Early scientific gropings gradually bore fruit. Today we know that cancer is not one disease but a collection of diseases characterized by uncontrolled cell growth. We know it is produced by a series of mutations and by changes in the expression of genes. We know its abnormalities are only exaggerations of normal processes essential to our welfare. We understand what processes have gone astray in the cancer cell. We are sequencing cancer genes just as we have sequenced the human genome, and instead of treatments that damage normal cells while destroying cancer cells, we are developing targeted treatments that interfere with the biological processes of individual cancer strains with little or no harm to normal cells.
Gleevec is a stunning example. It targets a specific enzyme that is overactive in chronic myelogenous leukemia (CML). Before Gleevec, patients with CML were told that they had a fatal disease that would kill half of them within three to six years and that the only available treatment had devastating side effects; today, CML patients can be told they have a chronic disease that will not shorten their life span as long as they take a pill for the rest of their lives.
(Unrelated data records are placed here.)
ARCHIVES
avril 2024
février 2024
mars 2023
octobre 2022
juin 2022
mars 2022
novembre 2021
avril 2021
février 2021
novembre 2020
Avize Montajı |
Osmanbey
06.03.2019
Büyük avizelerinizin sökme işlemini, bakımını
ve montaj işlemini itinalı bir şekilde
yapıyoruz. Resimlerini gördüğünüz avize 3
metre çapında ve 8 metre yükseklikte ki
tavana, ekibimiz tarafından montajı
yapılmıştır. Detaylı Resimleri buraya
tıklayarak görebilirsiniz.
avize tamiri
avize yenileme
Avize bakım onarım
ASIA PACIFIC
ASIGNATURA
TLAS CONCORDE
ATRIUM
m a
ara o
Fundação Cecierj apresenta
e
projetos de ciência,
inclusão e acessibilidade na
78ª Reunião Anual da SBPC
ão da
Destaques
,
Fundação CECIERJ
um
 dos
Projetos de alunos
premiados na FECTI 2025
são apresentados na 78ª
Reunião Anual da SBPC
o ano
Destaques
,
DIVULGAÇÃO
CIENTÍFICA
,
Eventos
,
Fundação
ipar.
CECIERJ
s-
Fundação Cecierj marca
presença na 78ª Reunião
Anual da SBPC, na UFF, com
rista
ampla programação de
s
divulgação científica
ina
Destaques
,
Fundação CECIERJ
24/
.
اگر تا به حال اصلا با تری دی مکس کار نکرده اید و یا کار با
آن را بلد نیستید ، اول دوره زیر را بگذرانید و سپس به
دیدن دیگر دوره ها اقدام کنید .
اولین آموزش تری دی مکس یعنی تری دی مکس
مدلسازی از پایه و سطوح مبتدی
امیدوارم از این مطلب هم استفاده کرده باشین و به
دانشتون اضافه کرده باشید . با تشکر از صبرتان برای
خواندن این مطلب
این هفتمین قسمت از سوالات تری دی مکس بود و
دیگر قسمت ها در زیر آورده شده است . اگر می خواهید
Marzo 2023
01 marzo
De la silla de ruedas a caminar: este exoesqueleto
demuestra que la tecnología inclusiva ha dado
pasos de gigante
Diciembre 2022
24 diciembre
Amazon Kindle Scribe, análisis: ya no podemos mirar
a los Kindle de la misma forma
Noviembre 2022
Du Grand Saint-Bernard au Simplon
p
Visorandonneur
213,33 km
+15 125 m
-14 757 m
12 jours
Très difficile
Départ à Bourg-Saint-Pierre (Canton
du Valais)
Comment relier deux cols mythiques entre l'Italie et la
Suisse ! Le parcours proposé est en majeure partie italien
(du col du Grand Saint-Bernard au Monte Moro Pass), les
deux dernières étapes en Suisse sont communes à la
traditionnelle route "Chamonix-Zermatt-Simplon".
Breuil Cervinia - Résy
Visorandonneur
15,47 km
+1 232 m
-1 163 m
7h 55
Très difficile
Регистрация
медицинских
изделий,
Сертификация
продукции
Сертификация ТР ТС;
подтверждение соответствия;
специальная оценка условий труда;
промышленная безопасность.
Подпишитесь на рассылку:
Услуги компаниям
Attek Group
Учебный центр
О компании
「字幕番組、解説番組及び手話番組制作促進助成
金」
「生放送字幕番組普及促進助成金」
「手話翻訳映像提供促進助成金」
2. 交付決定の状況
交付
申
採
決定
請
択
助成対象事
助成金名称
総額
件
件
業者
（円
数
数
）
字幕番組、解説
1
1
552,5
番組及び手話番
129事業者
Some mutations are caused by carcinogens in the environment: we can hope to minimize or prevent these. Other mutations arise from random copying errors during the normal process of cell division: these may be an unpreventable fact of life. We may have to redefine what constitutes victory in the war against cancer. Instead of eliminating the beast, we may succeed in de-fanging it—turning it into a tame chronic disease that can be controlled with medication.
Although Pink Ribbon Blues has a limited message that may be of particular interest to sociologists and feminists, most readers will find The Emperor of all Maladies a far more profitable and enjoyable use of their time.